🤖 AI Summary
This paper addresses the poor calibration of large language models (LLMs)—specifically, their tendency to assign excessively high confidence to incorrect answers—by introducing GRACE, the first fine-grained calibration benchmark. GRACE employs progressive-clue question-answering tasks to jointly evaluate model and human calibration across three dimensions: answer timing, accuracy, and confidence. It further introduces a human-model real-time adversarial paradigm to collect 1,749 contrastive data instances. The paper proposes CalScore, a novel metric that quantifies model-specific calibration biases, and conducts calibration error decomposition to reveal that state-of-the-art LLMs, despite higher accuracy, exhibit significant under-confidence. GRACE establishes a new, interpretable, multidimensional, and human-AI collaborative benchmark for modeling, diagnosing, and optimizing calibration capabilities.
📝 Abstract
Language models are often miscalibrated, leading to confidently incorrect answers.

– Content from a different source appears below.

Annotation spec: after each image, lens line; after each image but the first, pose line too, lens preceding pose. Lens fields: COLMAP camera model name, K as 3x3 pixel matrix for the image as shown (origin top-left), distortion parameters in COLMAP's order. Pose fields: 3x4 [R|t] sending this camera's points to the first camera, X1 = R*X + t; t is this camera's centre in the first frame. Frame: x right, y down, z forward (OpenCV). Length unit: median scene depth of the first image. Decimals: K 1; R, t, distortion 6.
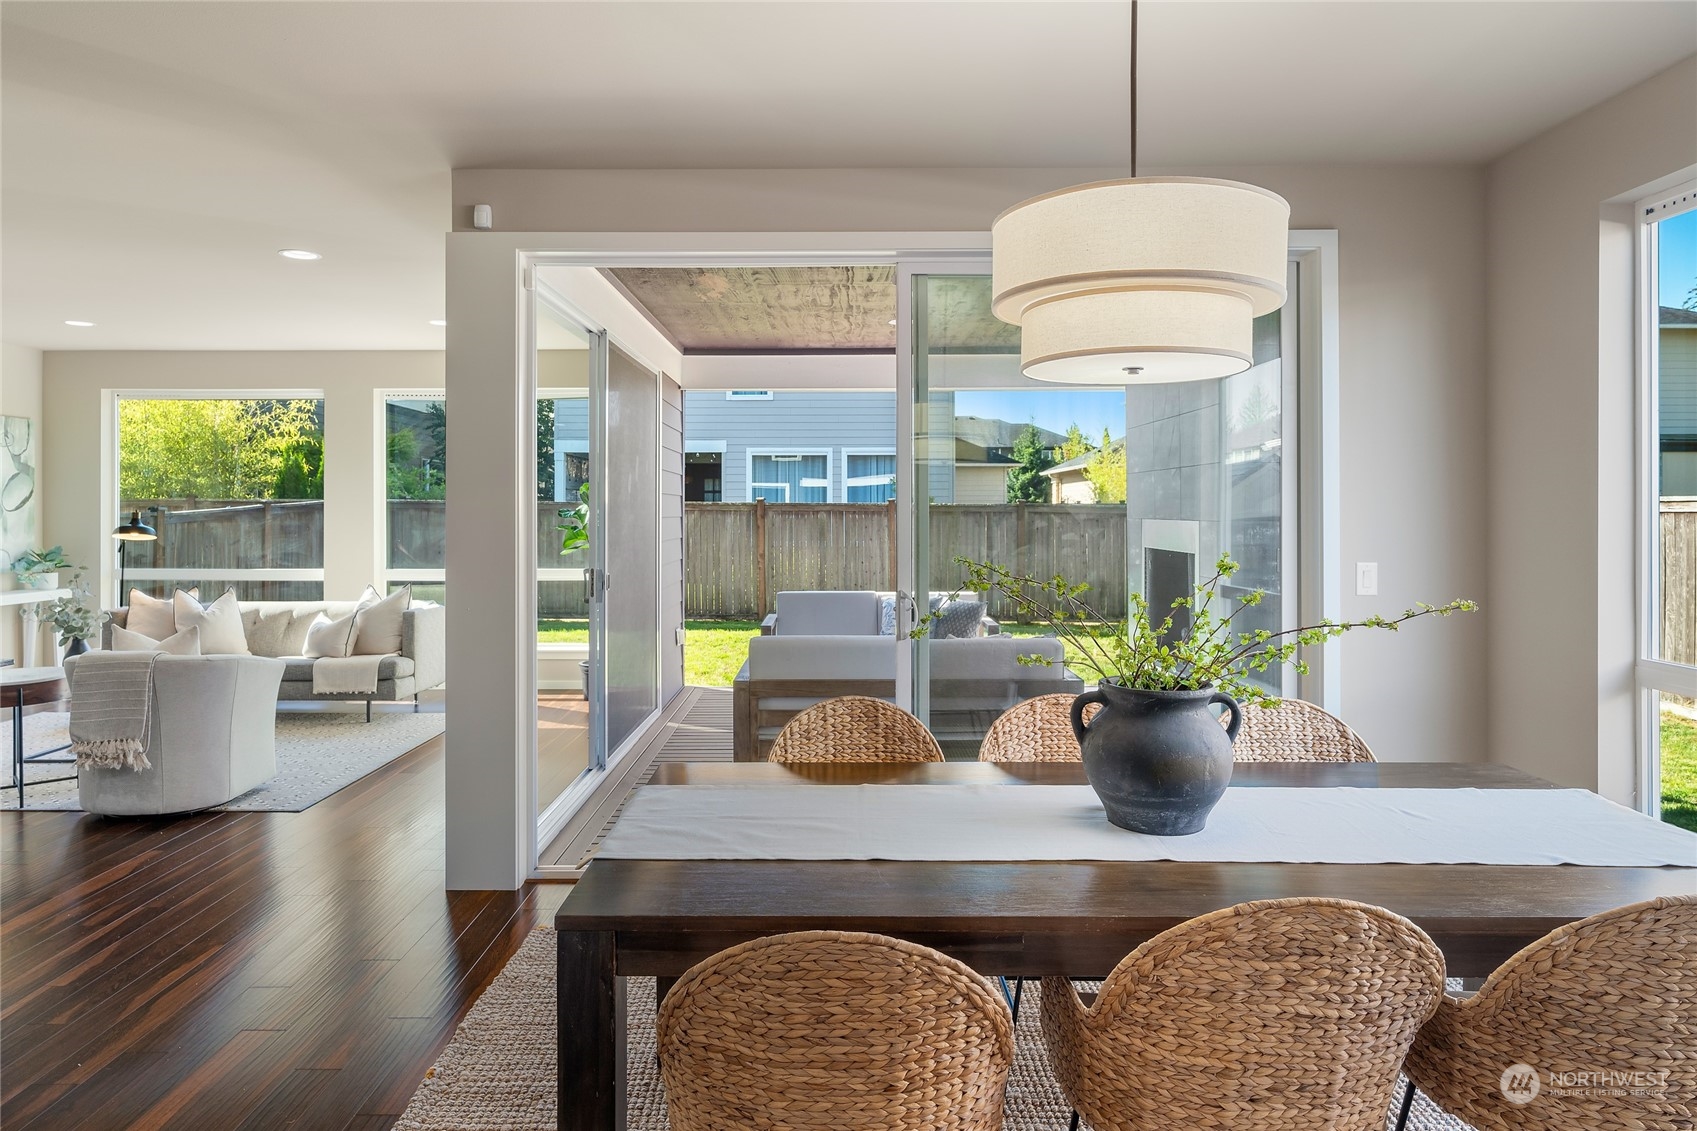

We introduce GRACE, a benchmark for language model calibration that incorporates comparison with human calibration. GRACE consists of question-answer pairs, in which each question contains a series of clues that gradually become easier, all leading to the same answer; models must answer correctly as early as possible as the clues are revealed. This setting permits granular measurement of model calibration based on how early, accurately, and confidently a model answers. After collecting these questions, we host live human vs. model competitions to gather 1,749 data points on human and model teams' timing, accuracy, and confidence. We propose a metric, CalScore, that uses GRACE to analyze model calibration errors and identify types of model miscalibration that differ from human behavior. We find that although humans are less accurate than models, humans are generally better calibrated. Since state-of-the-art models struggle on GRACE, it effectively evaluates progress on improving model calibration.